Discover more from Hippy Toons
Steppenwolf is a legendary rock band with a rich and influential history.
Formed in 1967, the band played a pivotal role in the development of the hard rock and heavy metal genres, and they are best known for their iconic hit "Born to Be Wild." Here's a detailed history of Steppenwolf:
Formation and Early Years (1967-1968):
Steppenwolf was formed in Los Angeles, California, in 1967 by Canadian-born singer and songwriter John Kay. Kay had previously been a member of the Canadian band The Sparrows and moved to California to form a new group. The initial lineup included John Kay (vocals and guitar), Michael Monarch (guitar), Goldy McJohn (keyboards), Rushton Moreve (bass), and Jerry Edmonton (drums). The band took its name from Hermann Hesse's novel "Steppenwolf," which was popular at the time.
Their self-titled debut album, "Steppenwolf," was released in 1968 and featured the hit single "Born to Be Wild." This song, often considered the first heavy metal track, became the band's signature anthem. The album also included tracks like "The Pusher" and "Sookie, Sookie," which showcased the band's bluesy, hard-rock sound.
Early Success and Departures (1968-1969):
In 1968, Steppenwolf released their second album, "The Second," which featured the hit "Magic Carpet Ride." The band's sound continued to evolve, incorporating elements of psychedelia and heavy rock. However, tensions within the band led to the departure of bassist Rushton Moreve.
In 1969, the band released "At Your Birthday Party," which included the hit "Rock Me." Nick St.
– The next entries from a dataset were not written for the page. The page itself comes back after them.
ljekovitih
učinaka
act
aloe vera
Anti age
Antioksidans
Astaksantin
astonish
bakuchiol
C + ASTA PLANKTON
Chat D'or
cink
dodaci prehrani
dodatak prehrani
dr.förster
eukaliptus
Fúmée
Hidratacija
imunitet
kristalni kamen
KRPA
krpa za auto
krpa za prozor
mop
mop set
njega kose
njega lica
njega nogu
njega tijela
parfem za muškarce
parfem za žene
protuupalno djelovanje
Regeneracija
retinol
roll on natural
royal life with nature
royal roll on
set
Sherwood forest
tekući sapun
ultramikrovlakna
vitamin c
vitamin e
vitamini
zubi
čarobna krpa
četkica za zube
Nicholas replaced Moreve on bass. This album marked a transitional period for the band as they experimented with different musical styles.
Changing Lineup and Musical Direction (1969-1971):
The late 1960s and early 1970s saw numerous lineup changes within Steppenwolf, with various members coming and going. Michael Monarch left the band, and Larry Byrom took over on guitar. Goldy McJohn also departed, and he was replaced by George Biondo.
The band's sound shifted towards a more country and folk-rock influenced style, which is evident in albums like "Monster" (1969) and "Steppenwolf 7" (1970). Although they had some success with songs like "Monster/Suicide/America" and "Hey Lawdy Mama," these albums were not as commercially successful as their earlier work.
Later Years and Resurgence (1971-1976):
Steppenwolf continued to release albums through the early 1970s, including "For Ladies Only" (1971), "Slow Flux" (1974), and "Hour of the Wolf" (1975). These albums saw a return to a harder rock sound, and tracks like "Straight Shootin' Woman" and "Screaming Night Hog" garnered some attention.
The band disbanded in 1976, and John Kay began a solo career. However, he soon reformed Steppenwolf with a new lineup in 1980.
Reunion and Continuing Legacy (1980-Present):
The reformed Steppenwolf achieved renewed success in the 1980s with albums like "Wolftracks" (1982) and "Rock & Roll Rebels" (1987). The classic lineup of John Kay, Michael Monarch, Goldy McJohn, and Jerry Edmonton briefly reunited for a tour in 1980 but disbanded again afterward.
Steppenwolf, led by John Kay, continued to tour and release albums over the years, with various lineup changes. The band's music remained popular in films and television, and "Born to Be Wild" became an enduring rock anthem.
Despite various personnel changes and ups and downs, Steppenwolf remains a beloved and influential rock band that played a significant role in the development of hard rock and heavy metal music. Their hit songs continue to be celebrated, and their legacy lives on through their music.